• [Work request] Show every line of the data that includes the word "nhân".

══════════

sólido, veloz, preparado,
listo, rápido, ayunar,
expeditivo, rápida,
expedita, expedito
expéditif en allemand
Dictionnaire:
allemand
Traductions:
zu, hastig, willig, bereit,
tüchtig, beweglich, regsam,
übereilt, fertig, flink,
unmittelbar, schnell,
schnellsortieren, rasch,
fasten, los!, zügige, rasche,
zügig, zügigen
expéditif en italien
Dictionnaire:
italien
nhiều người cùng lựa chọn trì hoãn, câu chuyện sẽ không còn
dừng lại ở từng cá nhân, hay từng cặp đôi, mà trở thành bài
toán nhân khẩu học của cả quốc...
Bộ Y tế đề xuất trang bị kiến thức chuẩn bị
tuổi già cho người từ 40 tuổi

══════════

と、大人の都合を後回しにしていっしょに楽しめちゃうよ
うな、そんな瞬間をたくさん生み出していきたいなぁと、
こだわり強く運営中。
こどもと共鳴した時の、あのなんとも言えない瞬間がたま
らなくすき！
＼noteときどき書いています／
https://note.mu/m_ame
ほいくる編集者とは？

══════════

• [Problem solution]
dừng lại ở từng cá nhân, hay từng cặp đôi, mà trở thành bài
toán nhân khẩu học của cả quốc...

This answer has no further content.